The agent navigator emits structured trace events you can follow in DevTools – see the studio command for replay.


Custom navigators

Same pattern as every other phase. Register at instance creation:

TypeScript
import { createPluck, type Navigator } from "@sizls/pluck";

const stealthBrowser: Navigator = {
  name: "stealth",
  async navigate(source, options) {
    // Drive puppeteer-extra-plugin-stealth, return rendered HTML.
    const html = await fetchWithStealth(source.metadata.url, options);
    return {
      content: html,
      contentType: "text/html",
      url: String(source.metadata.url ?? ""),
      metadata: source.metadata,
    };
  },
};

const pluck = createPluck({ navigators: [stealthBrowser] });
await pluck("https://bot-hostile.example.com", { mode: "stealth" });

The registry matches by navigator.name === mode, with one special case: mode: "read" routes to a navigator named reader. Custom navigators are prepended, so they win over built-ins that share a name.

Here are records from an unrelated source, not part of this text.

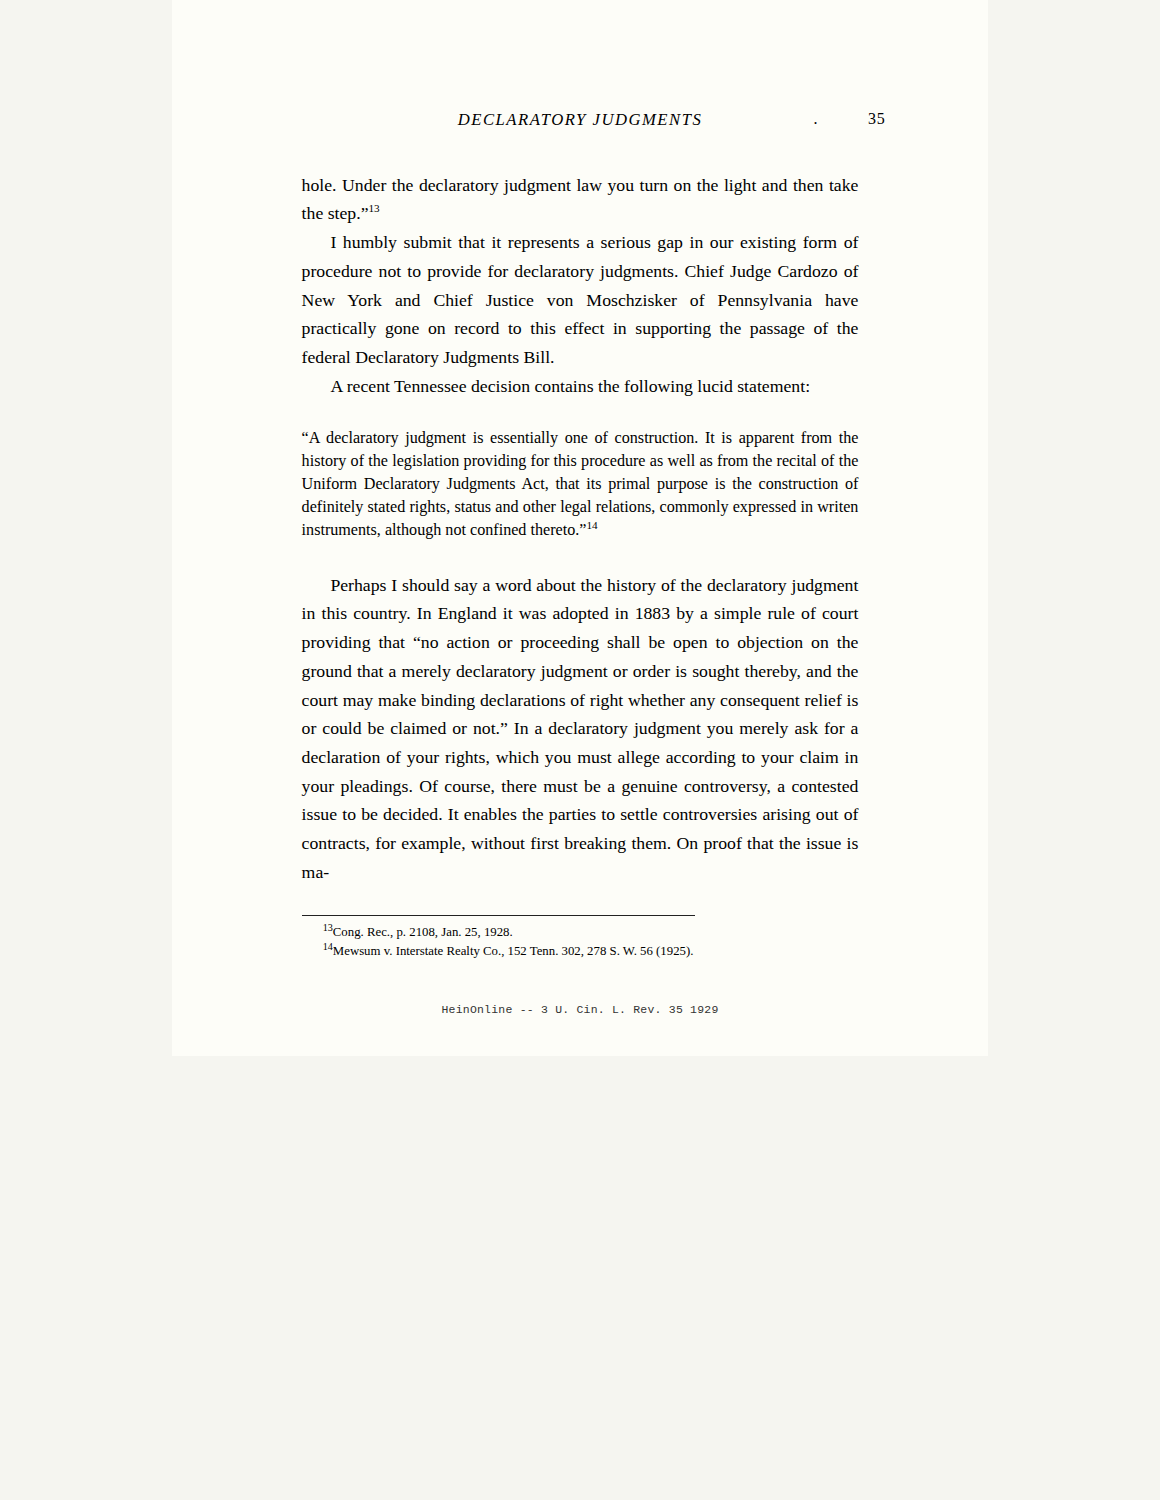DECLARATORY JUDGMENTS . 35
hole. Under the declaratory judgment law you turn on the light and then take the step.”13
I humbly submit that it represents a serious gap in our existing form of procedure not to provide for declaratory judgments. Chief Judge Cardozo of New York and Chief Justice von Moschzisker of Pennsylvania have practically gone on record to this effect in supporting the passage of the federal Declaratory Judgments Bill.
A recent Tennessee decision contains the following lucid statement:
“A declaratory judgment is essentially one of construction. It is apparent from the history of the legislation providing for this procedure as well as from the recital of the Uniform Declaratory Judgments Act, that its primal purpose is the construction of definitely stated rights, status and other legal relations, commonly expressed in writen instruments, although not confined thereto.”14
Perhaps I should say a word about the history of the declaratory judgment in this country. In England it was adopted in 1883 by a simple rule of court providing that “no action or proceeding shall be open to objection on the ground that a merely declaratory judgment or order is sought thereby, and the court may make binding declarations of right whether any consequent relief is or could be claimed or not.” In a declaratory judgment you merely ask for a declaration of your rights, which you must allege according to your claim in your pleadings. Of course, there must be a genuine controversy, a contested issue to be decided. It enables the parties to settle controversies arising out of contracts, for example, without first breaking them. On proof that the issue is ma-
13Cong. Rec., p. 2108, Jan. 25, 1928.
14Mewsum v. Interstate Realty Co., 152 Tenn. 302, 278 S. W. 56 (1925).
HeinOnline -- 3 U. Cin. L. Rev. 35 1929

Why navigate is a separate phase

Two reasons.

1. The extract phase only sees well-formed inputs. Without a navigate phase, every extractor would need to handle "raw bytes from an API", "rendered DOM from a browser", "Readability-cleaned article body", "screenshot PNG waiting to be OCR'd", and "agent-scripted interaction log" – all in one function. That design never stays clean. Separating navigate from extract means each extractor does one thing and the navigator picks the right preparation strategy up front.

2. Browser-backed work is a peer-dep decision. Playwright is heavy (Chromium alone is ~120 MB). Most Pluck users never need it. The browser-backed modes (navigate, interact, agent, screenshot) dynamic-import playwright on first use – your bundle stays lean unless you actually need SPA rendering, and installs that never touch those modes never pay the peer-dep cost.